O ja, ich erinnere mich. Als die Zeit kam, bei Juve aufzuhören, gab es viele Optionen. Eine davon war Sion. Wir hatten ein witziges, aber auch ernstes Gespräch. Ich mag seine Leidenschaft für den Fussball und sein Team. Ich will alles andere nicht beurteilen, aber er ist wirklich mit Hingabe bei der Sache. Und sonst: Wir Italiener haben ein gutes Verhältnis zur Schweiz. Am Ende des Tages ist ein Teil der Schweiz italienisch, ein Teil von Italien schweizerisch (lacht). An der Grenze sind wir irgendwie vermischt, ein gutes Beispiel von Integration. Ich habe viele gute Erinnerungen an die Schweiz. Okay, die Euro 2008, als wir in Bern und Zürich gespielt haben, war für uns nicht so toll. Aber das Land ist wunderschön. Ich bin zwar kein grosser Skifahrer, weil ich während meiner Karriere nicht fahren durfte.

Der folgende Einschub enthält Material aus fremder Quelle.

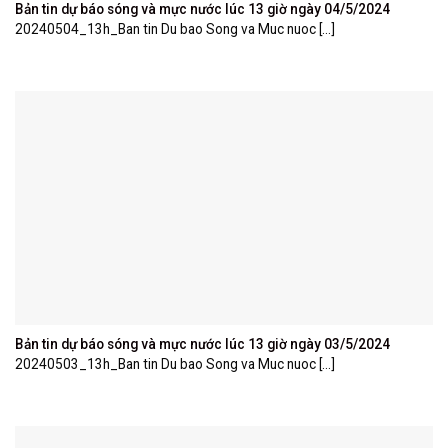
Bản tin dự báo sóng và mực nước lúc 13 giờ ngày 04/5/2024
20240504_13h_Ban tin Du bao Song va Muc nuoc [...]
Bản tin dự báo sóng và mực nước lúc 13 giờ ngày 03/5/2024
20240503_13h_Ban tin Du bao Song va Muc nuoc [...]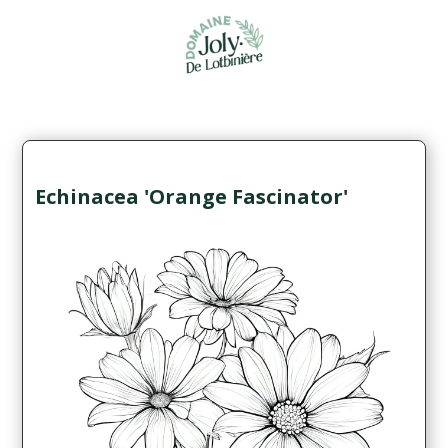
Echinacea 'Orange Fascinator'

Aber ich liebe die Berge. 

Als die WM letztmals in Italien stattfand, waren Sie 15 Jahre alt. Welche Erinnerungen haben Sie? Wer war Ihr Idol?
Als Juve-Fan war natürlich Roberto Baggio meine Ikone. Aber auch Schillaci. Als italienische Fans lebten wir einen Traum. Alles war perfekt. Wir haben gelitten und gewonnen, die gesamte WM war ein toller Event. Ich lebte in einem kleinen Dorf im Nordosten Italiens. Im Sommer hängst du gemeinsam rum, schaust Spiele zusammen mit der ganzen Nachbarschaft. Das Penaltyschiessen im Halbfinal gegen Argentinien war ein Messer in unser Herz. Und dann verlierst du den Final 1994 wieder im Penaltyschiessen! Wir lieben Penaltys, aber nicht soo sehr (lacht). Ja, es war eine unglaubliche Reise, die nicht gut endete, aber es war wundervoll, in diesem Moment in Italien zu wohnen. Und Gott sei Dank war ich 2006 nicht in Italien, als wir gewannen – weil ich in Deutschland war (lacht). Aber meine Freunde hatten die beste Zeit ihres Lebens, sagen sie. Als wir mit dem Weltmeisterpokal nach Rom zurückkehrten, herrschte totales Chaos. Drei Millionen Leute kamen, um uns in Empfang zu nehmen. Es war wahnsinnig. Wahnsinnig! So lieben wir diesen Sport. Das wird die Schweiz natürlich spüren, wenn sie gegen Italien spielt. Bis zu diesem Moment sind wir gute Freunde, während 90 Minuten dann nicht mehr so sehr, und danach sind wir wieder gute Freunde. 

Allessandro Del Piero, Fussball, Nationalmannschaft Italien, USA, SI SPORT 02/2021

Mit seiner Frau Sonia Amoruso ist Del Piero seit 2005 verheiratet. Zusammen haben sie drei Kinder und leben in Los Angeles.